Hi everybody,
I've been lurking for a while reading the (usually great) answers on the site and thought I'd finally post.
I'm a professional C++/Python programmer working in finance and I thought I'd try my hand at something more interesting/challenging... 3d graphics! Inspired by Frontier and the Elite Dangerous Kickstarter, I thought I'd have a hand at writing my own procedural universe thing as a hobby project.
I worked on it for a few weeks last year but I've decided to get back in to it and eventually open source it, ideally (I know it's ambitious) with procedurally generated vegetation, cities, etc etc. But first things first...
I'm in the process of upgrading the atmosphere model from O'Neil to Bruneton. I'm trying to go for code neatness and modularity, but I am having a hell of a time "cleaning up" the sample Bruneton code (found here: http://evasion.inrialpes.fr/~Eric.Bruneton/PrecomputedAtmosphericScattering2.zip) - right now, despite the algorithm being great, the code is (imho) a bit of a nightmare. What's more, it seems to defy refactoring - also possibly due to my relative ignorance in how to neatly structure GLSL shaders.
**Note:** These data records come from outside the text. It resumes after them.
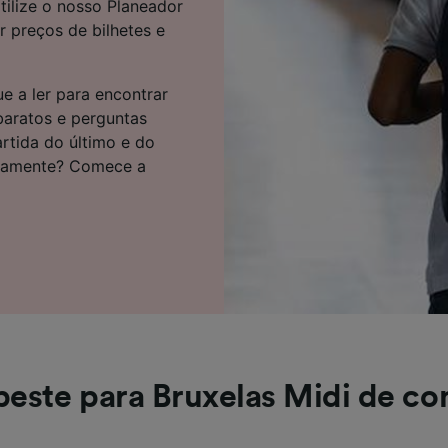
ilize o nosso Planeador
e parceiros (fornecedores)
 preços de bilhetes e
e a ler para encontrar
 baratos e perguntas
artida do último e do
atamente? Comece a
este para Bruxelas Midi de c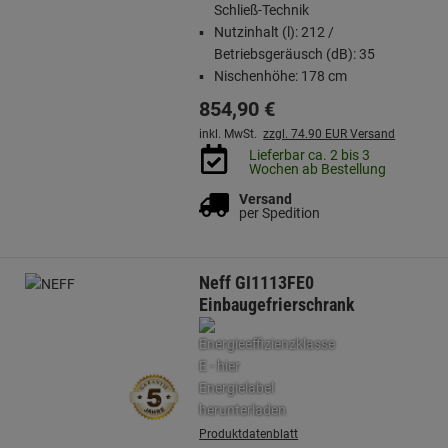
Schließ-Technik
Nutzinhalt (l): 212 /
Betriebsgeräusch (dB): 35
Nischenhöhe: 178 cm
854,
90
€
inkl. MwSt.
zzgl. 74.90 EUR Versand
Lieferbar ca. 2 bis 3
Wochen ab Bestellung
Versand
per Spedition
Neff GI1113FE0
Einbaugefrierschrank
Produktdatenblatt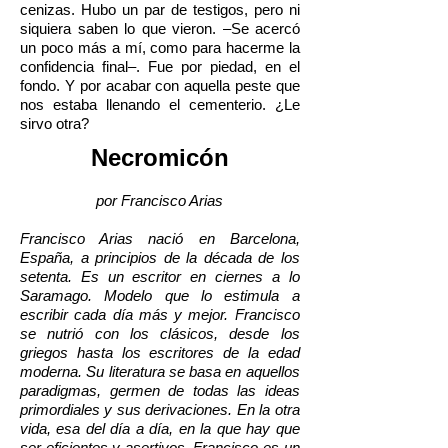
cenizas. Hubo un par de testigos, pero ni
siquiera saben lo que vieron. –Se acercó
un poco más a mí, como para hacerme la
confidencia final–. Fue por piedad, en el
fondo. Y por acabar con aquella peste que
nos estaba llenando el cementerio. ¿Le
sirvo otra?
Necromicón
por Francisco Arias
Francisco Arias nació en Barcelona,
España, a principios de la década de los
setenta. Es un escritor en ciernes a lo
Saramago. Modelo que lo estimula a
escribir cada día más y mejor. Francisco
se nutrió con los clásicos, desde los
griegos hasta los escritores de la edad
moderna. Su literatura se basa en aquellos
paradigmas, germen de todas las ideas
primordiales y sus derivaciones. En la otra
vida, esa del día a día, en la que hay que
ser eficientes y asertivos, Francisco es un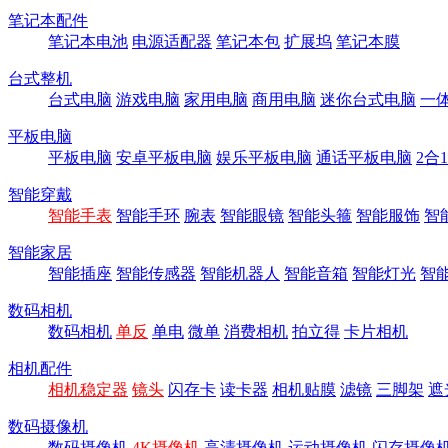
笔记本配件
笔记本电池
电源适配器
笔记本包
扩展坞
笔记本膜
台式整机
台式电脑
游戏电脑
家用电脑
商用电脑
迷你台式电脑
一
平板电脑
平板电脑
安卓平板电脑
娱乐平板电脑
通话平板电脑
2合
智能穿戴
智能手表
智能手环
腕表
智能眼镜
智能头箍
智能服饰
智
智能家居
智能插座
智能传感器
智能机器人
智能音箱
智能灯光
智
数码相机
数码相机
单反
单电
微单
消费相机
拍立得
卡片相机
相机配件
相机稳定器
镜头
闪存卡
读卡器
相机贴膜
滤镜
三脚架
遮
数码摄像机
数码摄像机
4K摄像机
高清摄像机
运动摄像机
闪存摄像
My question is: given the lack of #include in GLSL, in a situation with multiple complex shaders (as in Bruneton) where there is a lot of overlap between functions, #defined constants, uniforms, is there any good generic advice on how to structure things? Part of me wants to stick all of the uniforms/#defined constants in a big uniform block and include that. But I could use some advice from the pros.